Is the WDP fetcher sensitive to metered connections?

I know the Web Discovery Project component isn’t the most recent addition, but hopefully it’s recent enough. :stuck_out_tongue:

I’m wondering whether the WDP service, which (if enabled) periodically fetches web pages in the background for the Brave Search crawler, refrains from fetching when the OS reports that the internet connection is metered. If it doesn’t, it would be nice if it did.

Connections can be detected and/or marked as metered in the most recent versions of Windows. macOS supports putting connections in “low data mode” as of Ventura. The Linux situation is fragmented as usual, but the default network manager in Ubuntu (creatively named NetworkManager) is also metering-aware.

If you add a second toggle switch below the existing one for WDP for “Include metered connections”, it could be turned off by default, but allow people to turn it on. Then on systems on which Brave can’t obtain metering info, it could be turned on and unable to be turned off, with a brief message below explaining that metering can’t be determined on that system.

Note: If WDP is not already metering aware, please move this post as appropriate for a feature request.

Metered connections don’t matter, why would they? why should the script be aware of them?

I think you should read what the WDP does, then enable it if you want or not, it is pretty easy to even check what it does inside the console, with the commands, because it is a script after all, running in the background.

WDP what it does is every page you visit will be added in a queue in memory, then the script will check the clicks you made, the time you spent in the website and stuff like that, and then it only sends the information that will be useful for Brave Search to Brave servers.

It is just Text, in a JSON style, which is like few bytes of information on each send, if you are browsing the web, with any type of connection, then, any image or script or CSS will spend 1000x more bandwidth than the information being sent by the WDP script.

What would be the point of be metered aware if all that matters is if a page is public or not? You either want to send the information or not, the only thing WDP can do is use more system resources but not even that can be measured because of how tiny the script is working the background.
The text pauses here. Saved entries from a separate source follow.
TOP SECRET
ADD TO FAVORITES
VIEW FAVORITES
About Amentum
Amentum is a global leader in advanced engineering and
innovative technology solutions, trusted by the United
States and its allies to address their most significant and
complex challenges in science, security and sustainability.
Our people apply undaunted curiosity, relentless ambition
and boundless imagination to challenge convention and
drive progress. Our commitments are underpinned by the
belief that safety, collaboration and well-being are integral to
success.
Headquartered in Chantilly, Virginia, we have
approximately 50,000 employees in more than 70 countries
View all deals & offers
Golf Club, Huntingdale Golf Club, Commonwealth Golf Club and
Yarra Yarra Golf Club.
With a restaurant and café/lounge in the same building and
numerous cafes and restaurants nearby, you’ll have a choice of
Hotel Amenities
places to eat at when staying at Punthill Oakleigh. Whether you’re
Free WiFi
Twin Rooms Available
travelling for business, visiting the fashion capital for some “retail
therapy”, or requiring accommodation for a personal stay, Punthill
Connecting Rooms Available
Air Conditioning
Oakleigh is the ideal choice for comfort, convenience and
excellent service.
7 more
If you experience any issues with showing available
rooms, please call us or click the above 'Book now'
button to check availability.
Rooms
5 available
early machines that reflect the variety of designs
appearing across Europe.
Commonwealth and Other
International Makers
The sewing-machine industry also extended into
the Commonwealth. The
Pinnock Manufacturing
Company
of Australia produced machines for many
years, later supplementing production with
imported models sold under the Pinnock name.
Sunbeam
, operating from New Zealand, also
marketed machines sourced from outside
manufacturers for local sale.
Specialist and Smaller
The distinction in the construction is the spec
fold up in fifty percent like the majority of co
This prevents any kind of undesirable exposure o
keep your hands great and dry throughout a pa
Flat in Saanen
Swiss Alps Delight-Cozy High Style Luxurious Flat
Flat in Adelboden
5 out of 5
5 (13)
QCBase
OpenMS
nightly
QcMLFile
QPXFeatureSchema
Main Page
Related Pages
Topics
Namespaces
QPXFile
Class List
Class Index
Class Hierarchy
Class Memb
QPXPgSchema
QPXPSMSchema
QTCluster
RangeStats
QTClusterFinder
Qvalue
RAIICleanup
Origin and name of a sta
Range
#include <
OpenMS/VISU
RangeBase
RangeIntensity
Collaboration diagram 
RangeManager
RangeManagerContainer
There doesn’t need to be more BS added to the already bunch of online BS people are talking about Brave because of the WDP and because people apparently don’t want to research or don’t really care to find the truth when talking about Brave and WDP and indexing websites.

that’s the best place you can read what it really does and how it works and what data is sent.

Then if you want to check everything yourself, go to brave://inspect/#extensions and click inspect in Brave extension.
Then you can check all the info with WDP for example WDP.isRunning and it will say true if you enabled it.

Then every example in the https://github.com/brave/web-discovery-project/tree/main like WDP.app.modules['web-discovery-project'].background.webDiscoveryProject.state['v'] all you need to do is to remove the app. in WDP.app.modules and you can use the examples github give you to understand what the script does, and it is not like it will connect and send data to the Brave server all the time only because you opened a website.

So for example, if you watch two youtube videos they will appear there, and when you go to the third one, the URL will disappear from the .webDiscoveryProject.state['v']

Anyway It doesn’t work in Private windows because of privacy reasons and that’s it.

Again, is there a reason why this should be metered aware? to save few bytes? then disable it or use InPrivate windows to avoid connection to Brave servers, even if it is almost nothing in the big picture.